* Activity
Every record below should be printed again exactly, with its pictures removed.

==== Entries supplied

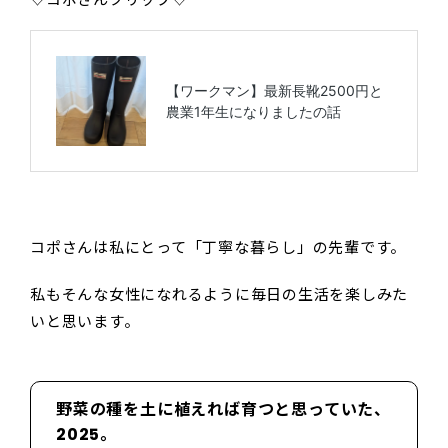
コポさんは私にとって「丁寧な暮らし」の先輩です。
私もそんな女性になれるように毎日の生活を楽しみた
いと思います。
野菜の種を土に植えれば育つと思っていた、
2025。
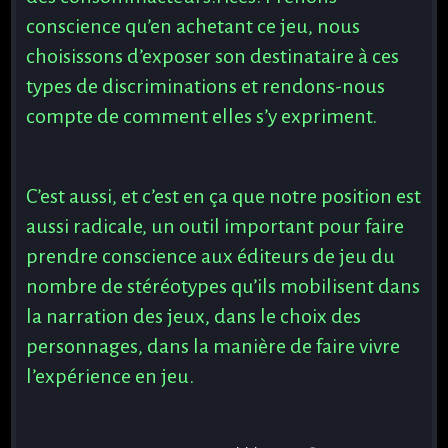
conscience qu’en achetant ce jeu, nous
choisissons d’exposer son destinataire à ces
types de discriminations et rendons-nous
compte de comment elles s’y expriment.
C’est aussi, et c’est en ça que notre position est
aussi radicale, un outil important pour faire
prendre conscience aux éditeurs de jeu du
nombre de stéréotypes qu’ils mobilisent dans
la narration des jeux, dans le choix des
personnages, dans la manière de faire vivre
l’expérience en jeu.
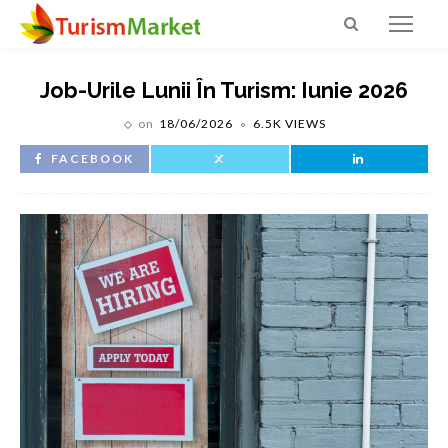
Job-Urile Lunii În Turism: Iunie 2026
on
18/06/2026
6.5K VIEWS
FACEBOOK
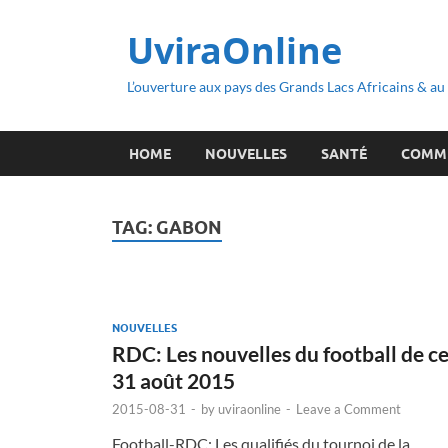
UviraOnline
L’ouverture aux pays des Grands Lacs Africains & a
HOME
NOUVELLES
SANTÉ
COMM
TAG:
GABON
NOUVELLES
RDC: Les nouvelles du football de c
31 août 2015
2015-08-31
-
by
uviraonline
-
Leave a Comment
Football-RDC: Les qualifiés du tournoi de la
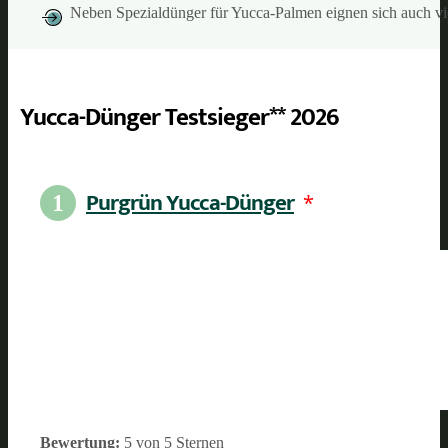
Neben Spezialdünger für Yucca-Palmen eignen sich auch v
Yucca-Dünger Testsieger** 2026
Purgrün Yucca-Dünger
*
1
Bewertung:
5 von 5 Sternen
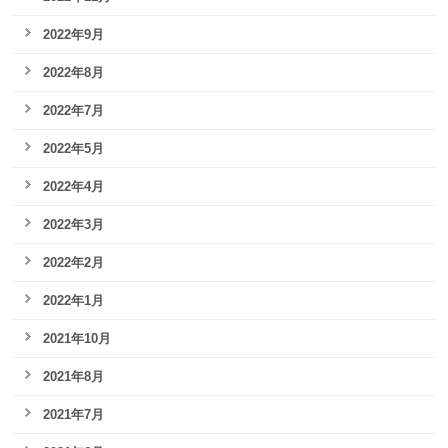
2022年9月
2022年8月
2022年7月
2022年5月
2022年4月
2022年3月
2022年2月
2022年1月
2021年10月
2021年8月
2021年7月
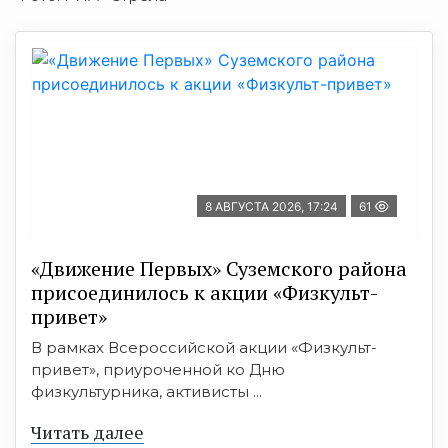
8 АВГУСТА 2026, 17:24
61
«Движение Первых» Суземского района
присоединилось к акции «Физкульт-
привет»
В рамках Всероссийской акции «Физкульт-
привет», приуроченной ко Дню
физкультурника, активисты ...
Читать далее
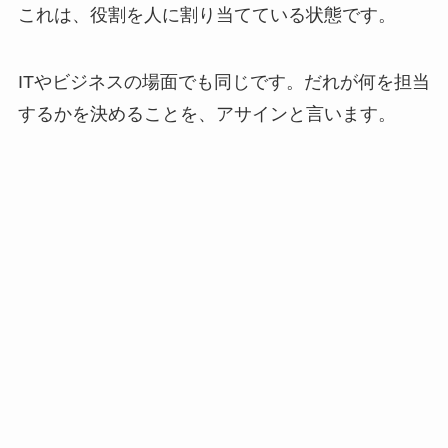
これは、役割を人に割り当てている状態です。
ITやビジネスの場面でも同じです。だれが何を担当
するかを決めることを、アサインと言います。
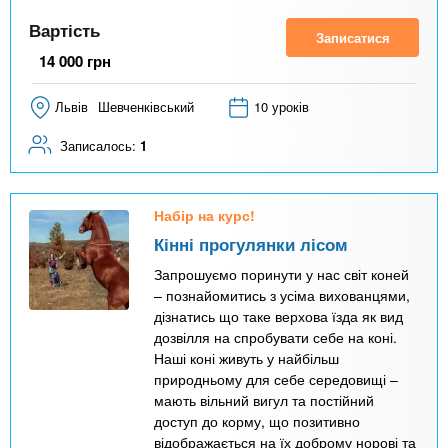
Вартість
Записатися
14 000
грн
Львів
Шевченківський
10 уроків
Записалось:
1
Набір на курс!
Кінні прогулянки лісом
Запрошуємо поринути у нас світ коней
– познайомитись з усіма вихованцями,
дізнатись що таке верхова їзда як вид
дозвілля на спробувати себе на коні.
Наші коні живуть у найбільш
природньому для себе середовищі –
мають вільний вигул та постійний
доступ до корму, що позитивно
відображається на їх доброму норові та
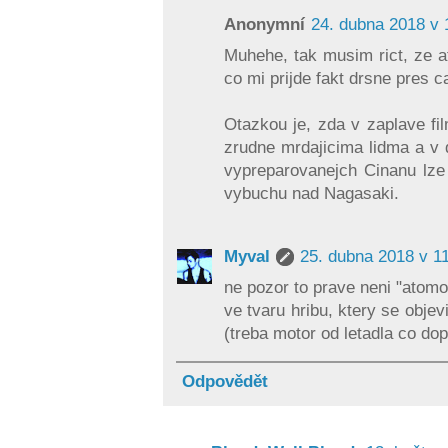
Anonymní
24. dubna 2018 v 
Muhehe, tak musim rict, ze a
co mi prijde fakt drsne pres c
Otazkou je, zda v zaplave fi
zrudne mrdajicima lidma a v 
vypreparovanejch Cinanu lze
vybuchu nad Nagasaki.
Myval
25. dubna 2018 v 1
ne pozor to prave neni "atomo
ve tvaru hribu, ktery se obje
(treba motor od letadla co do
Odpovědět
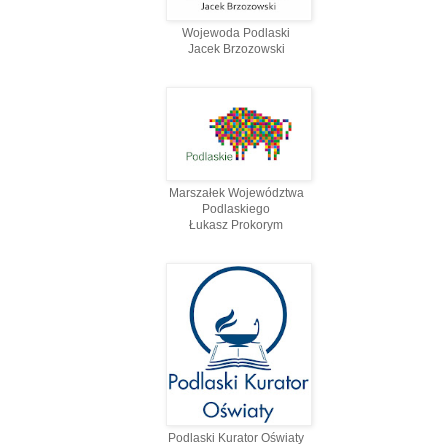
Wojewoda Podlaski
Jacek Brzozowski
Marszałek Województwa
Podlaskiego
Łukasz Prokorym
Podlaski Kurator Oświaty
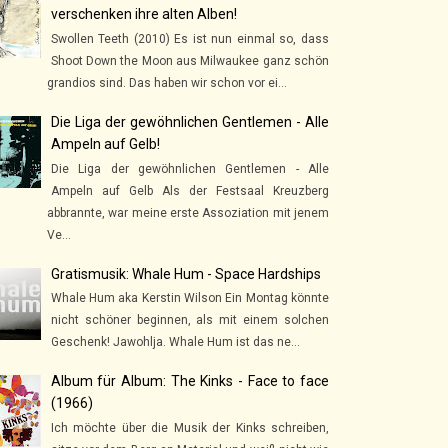
verschenken ihre alten Alben!
Swollen Teeth (2010) Es ist nun einmal so, dass
Shoot Down the Moon aus Milwaukee ganz schön
grandios sind. Das haben wir schon vor ei...
Die Liga der gewöhnlichen Gentlemen - Alle
Ampeln auf Gelb!
Die Liga der gewöhnlichen Gentlemen - Alle
Ampeln auf Gelb Als der Festsaal Kreuzberg
abbrannte, war meine erste Assoziation mit jenem
Ve...
Gratismusik: Whale Hum - Space Hardships
Whale Hum aka Kerstin Wilson Ein Montag könnte
nicht schöner beginnen, als mit einem solchen
Geschenk! Jawohlja. Whale Hum ist das ne...
Album für Album: The Kinks - Face to face
(1966)
Ich möchte über die Musik der Kinks schreiben,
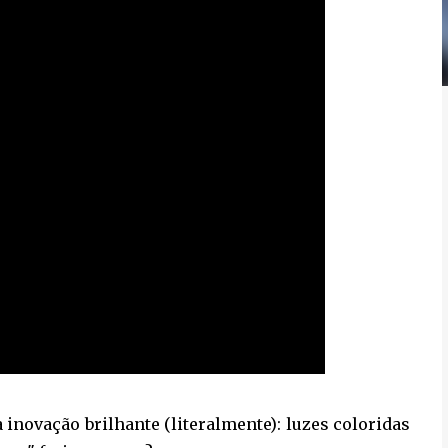
inovação brilhante (literalmente): luzes coloridas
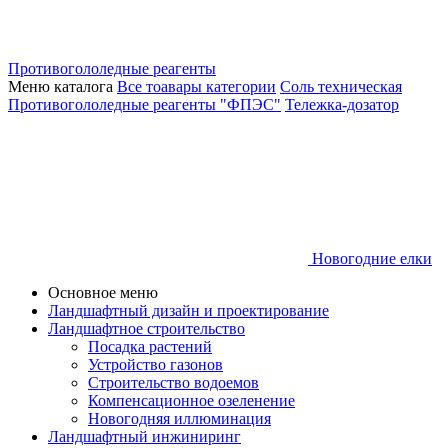
Противогололедные реагенты
Меню каталога
Все тоавары категории
Соль техническая
Противогололедные реагенты "ФПЭС"
Тележка-дозатор
Новогодние елки
Основное меню
Ландшафтный дизайн и проектирование
Ландшафтное строительство
Посадка растений
Устройство газонов
Строительство водоемов
Компенсационное озеленение
Новогодняя иллюминация
Ландшафтный инжиниринг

========

* Exercise response
コポさんは私にとって「丁寧な暮らし」の先輩です。
私もそんな女性になれるように毎日の生活を楽しみた
いと思います。
野菜の種を土に植えれば育つと思っていた、
2025。
conscience qu’en achetant ce jeu, nous
choisissons d’exposer son destinataire à ces
types de discriminations et rendons-nous
compte de comment elles s’y expriment.
C’est aussi, et c’est en ça que notre position est
aussi radicale, un outil important pour faire
prendre conscience aux éditeurs de jeu du
nombre de stéréotypes qu’ils mobilisent dans
la narration des jeux, dans le choix des
personnages, dans la manière de faire vivre
l’expérience en jeu.
Job-Urile Lunii În Turism: Iunie 2026
on
18/06/2026
6.5K VIEWS
FACEBOOK
UviraOnline
L’ouverture aux pays des Grands Lacs Africains & a
HOME
NOUVELLES
SANTÉ
COMM
TAG:
GABON
NOUVELLES
RDC: Les nouvelles du football de c
31 août 2015
2015-08-31
-
by
uviraonline
-
Leave a Comment
Football-RDC: Les qualifiés du tournoi de la
Neben Spezialdünger für Yucca-Palmen eignen sich auch v
Yucca-Dünger Testsieger** 2026
Purgrün Yucca-Dünger
*
1
Bewertung:
5 von 5 Sternen
2022年9月
2022年8月
2022年7月
2022年5月
2022年4月
2022年3月
2022年2月
2022年1月
2021年10月
2021年8月
2021年7月
8 АВГУСТА 2026, 17:24
61
«Движение Первых» Суземского района
присоединилось к акции «Физкульт-
привет»
В рамках Всероссийской акции «Физкульт-
привет», приуроченной ко Дню
физкультурника, активисты ...
Читать далее
これは、役割を人に割り当てている状態です。
ITやビジネスの場面でも同じです。だれが何を担当
するかを決めることを、アサインと言います。
Вартість
Записатися
14 000
грн
Львів
Шевченківський
10 уроків
Записалось:
1
Набір на курс!
Кінні прогулянки лісом
Запрошуємо поринути у нас світ коней
– познайомитись з усіма вихованцями,
дізнатись що таке верхова їзда як вид
дозвілля на спробувати себе на коні.
Наші коні живуть у найбільш
природньому для себе середовищі –
мають вільний вигул та постійний
доступ до корму, що позитивно
відображається на їх доброму норові та
Anonymní
24. dubna 2018 v 
Muhehe, tak musim rict, ze a
co mi prijde fakt drsne pres c
Otazkou je, zda v zaplave fi
zrudne mrdajicima lidma a v 
vypreparovanejch Cinanu lze
vybuchu nad Nagasaki.
Myval
25. dubna 2018 v 1
ne pozor to prave neni "atomo
ve tvaru hribu, ktery se obje
(treba motor od letadla co do
Odpovědět
Wojewoda Podlaski
Jacek Brzozowski
Marszałek Województwa
Podlaskiego
Łukasz Prokorym
Podlaski Kurator Oświaty
verschenken ihre alten Alben!
Swollen Teeth (2010) Es ist nun einmal so, dass
Shoot Down the Moon aus Milwaukee ganz schön
grandios sind. Das haben wir schon vor ei...
Die Liga der gewöhnlichen Gentlemen - Alle
Ampeln auf Gelb!
Die Liga der gewöhnlichen Gentlemen - Alle
Ampeln auf Gelb Als der Festsaal Kreuzberg
abbrannte, war meine erste Assoziation mit jenem
Ve...
Gratismusik: Whale Hum - Space Hardships
Whale Hum aka Kerstin Wilson Ein Montag könnte
nicht schöner beginnen, als mit einem solchen
Geschenk! Jawohlja. Whale Hum ist das ne...
Album für Album: The Kinks - Face to face
(1966)
Ich möchte über die Musik der Kinks schreiben,
inovação brilhante (literalmente): luzes coloridas
Противогололедные реагенты
Меню каталога
Все тоавары категории
Соль техническая
Противогололедные реагенты "ФПЭС"
Тележка-дозатор
Новогодние елки
Основное меню
Ландшафтный дизайн и проектирование
Ландшафтное строительство
Посадка растений
Устройство газонов
Строительство водоемов
Компенсационное озеленение
Новогодняя иллюминация
Ландшафтный инжиниринг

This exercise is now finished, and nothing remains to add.